うーん、魔法で光ったのか、原始魔術で光ったのか区別がつかない。
今度は原始魔術を発動しないように気を付けてっと。
――パチン!
……今度は全く光らない。
光の魔法文字に魔力を行かせないように注意し過ぎて、魔法の発動も阻害しちゃったのかな?
加減しながらもう少し試してみよう。
――パチン!
――パチン!
――パチン!
――ピカー!
……だめだ、やっぱり魔法が発動したのか原始魔法で光ったのか分かり難い。
こういう場合は、原始魔術ではできない魔法で試せばよい!
簡単なのは火を飛ばす魔法……火、棒、前……
いやいや、これはまずい。原始魔術として発動しちゃうと自分に向かって来るよ。
ぼくは慌てて魔法術式を消して、火の代わりに光を使った魔法術式に書き直す。これならば当たってもダメージはない。
それでは行ってみよう!
――パチン!
――ピカァー!
眩しい~!
やっぱり魔法の発動を意識しながらだと原始魔術として発動しちゃうよ。
魔道具作成の刻印や付与では魔法の発動を意識していなかったから問題なかったけど。うーん。
光は当たってもダメージないけど、眩しくて魔法の方が発動したか確認できなかったよ~。
どうしよう?
あっ、そうだ。こういうのはどうだろう。
まず念のために魔力の鎧を纏う。
次に魔法術式。
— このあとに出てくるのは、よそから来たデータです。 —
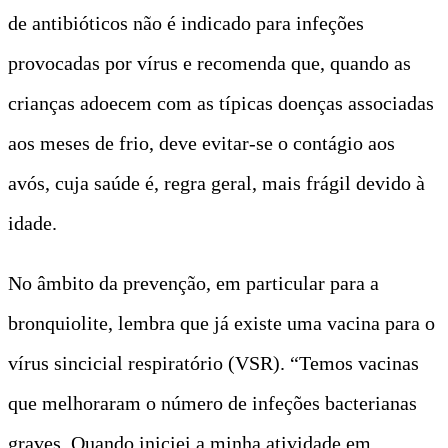
de antibióticos não é indicado para infeções
provocadas por vírus e recomenda que, quando as
crianças adoecem com as típicas doenças associadas
aos meses de frio, deve evitar-se o contágio aos
avós, cuja saúde é, regra geral, mais frágil devido à
idade.
No âmbito da prevenção, em particular para a
bronquiolite, lembra que já existe uma vacina para o
vírus sincicial respiratório (VSR). “Temos vacinas
que melhoraram o número de infeções bacterianas
graves. Quando iniciei a minha atividade em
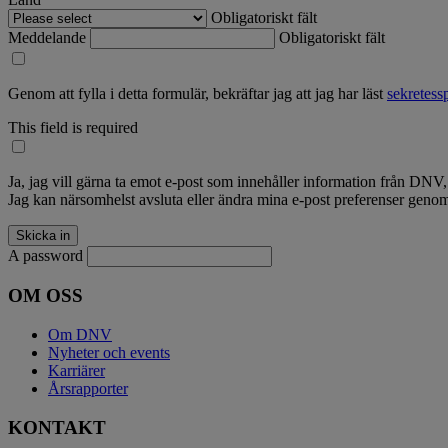
Obligatoriskt fält
Meddelande
Obligatoriskt fält
Genom att fylla i detta formulär, bekräftar jag att jag har läst
sekretess
This field is required
Ja, jag vill gärna ta emot e-post som innehåller information från DNV
Jag kan närsomhelst avsluta eller ändra mina e-post preferenser gen
A password
OM OSS
Om DNV
Nyheter och events
Karriärer
Årsrapporter
KONTAKT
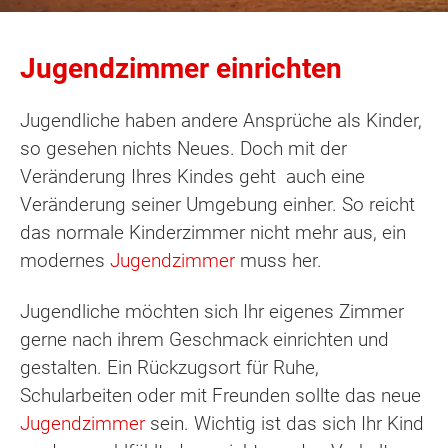
Jugendzimmer einrichten
Jugendliche haben andere Ansprüche als Kinder,
so gesehen nichts Neues. Doch mit der
Veränderung Ihres Kindes geht auch eine
Veränderung seiner Umgebung einher. So reicht
das normale Kinderzimmer nicht mehr aus, ein
modernes
Jugendzimmer
muss her.
Jugendliche möchten sich Ihr eigenes Zimmer
gerne nach ihrem Geschmack einrichten und
gestalten. Ein Rückzugsort für Ruhe,
Schularbeiten oder mit Freunden sollte das neue
Jugendzimmer
sein. Wichtig ist das sich Ihr Kind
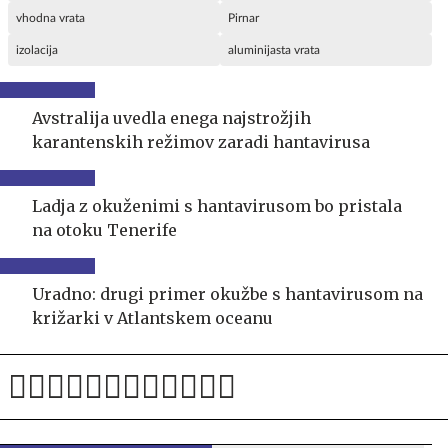
vhodna vrata
Pirnar
izolacija
aluminijasta vrata
Avstralija uvedla enega najstrožjih
karantenskih režimov zaradi hantavirusa
Ladja z okuženimi s hantavirusom bo pristala
na otoku Tenerife
Uradno: drugi primer okužbe s hantavirusom na
križarki v Atlantskem oceanu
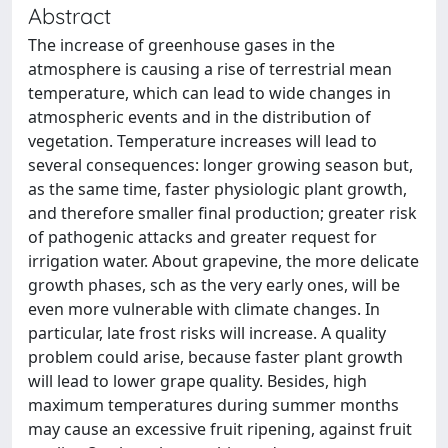
Abstract
The increase of greenhouse gases in the
atmosphere is causing a rise of terrestrial mean
temperature, which can lead to wide changes in
atmospheric events and in the distribution of
vegetation. Temperature increases will lead to
several consequences: longer growing season but,
as the same time, faster physiologic plant growth,
and therefore smaller final production; greater risk
of pathogenic attacks and greater request for
irrigation water. About grapevine, the more delicate
growth phases, sch as the very early ones, will be
even more vulnerable with climate changes. In
particular, late frost risks will increase. A quality
problem could arise, because faster plant growth
will lead to lower grape quality. Besides, high
maximum temperatures during summer months
may cause an excessive fruit ripening, against fruit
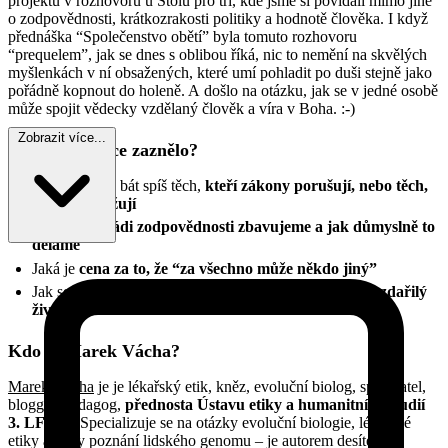
projektu v rozhovoru u Stolu pro tři, kde jsme si povídali mimo jiné
o zodpovědnosti, krátkozrakosti politiky a hodnotě člověka. I když
přednáška “Společenstvo obětí” byla tomuto rozhovoru
“prequelem”, jak se dnes s oblibou říká, nic to nemění na skvělých
myšlenkách v ní obsažených, které umí pohladit po duši stejně jako
pořádně kopnout do holeně. A došlo na otázku, jak se v jedné osobě
může spojit vědecky vzdělaný člověk a víra v Boha. :-)
Zobrazit více...
Co v přednášce zaznělo?
Zda se máme bát spíš těch,
kteří zákony porušují, nebo těch,
kdo je dodržují
Proč se tak
rádi zodpovědnosti zbavujeme a jak důmyslně to
děláme
Jaká je
cena za to, že “za všechno může někdo jiný”
Jak se má člověk postavit k zodpovědnosti,
aby prožil zdařilý
život
Kdo je Marek Vácha?
Marek Vácha
je je lékařský etik, kněz, evoluční biolog, spisovatel,
blogger, pedagog,
přednosta Ústavu etiky a humanitních studií
3. LF U
K. Specializuje se na otázky evoluční biologie, lékařské
etiky a etiky poznání lidského genomu – je autorem desítek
水、球、前、それとゆっくり。こんなものかな。
水の球ならば速度が無ければ攻撃力もないし、発動した瞬間を見ななくても水の跡を確認すればいい。
行くぞ~!
――パチン!
――びちゃっ!
うわぁ、やっぱりこっちに来たぁ!
こっちに飛んできたのは原始魔術の効果。魔法の方は……痕跡がない。
あれー? 何で?
『音だけじゃ無理なんじゃないっスか。』
あっ、そうか。もしかして、音だけじゃなくて指パッチンの動作も必要?
『…………』
やってみよう。
――スカッ!
――パチン!
――びちゃっ!
……やっぱり魔法は出ない。
何故だ~!
結局、魔術で指パッチンの音を出しただけでは魔法は発動しないことが分かった。
行けると思ったんだけどなぁ~、残念。
『渡りギター』
過去の渡り人が持ち込んだアコースティックギター。
長期間放置されていたにもかかわらず新品同様に保たれていたり、自分を使いこなせる者の手に必ず渡るという不思議な能力を持っている。
使い手によってはさらなる能力を引き出せるかもしれないが、詳細は不明。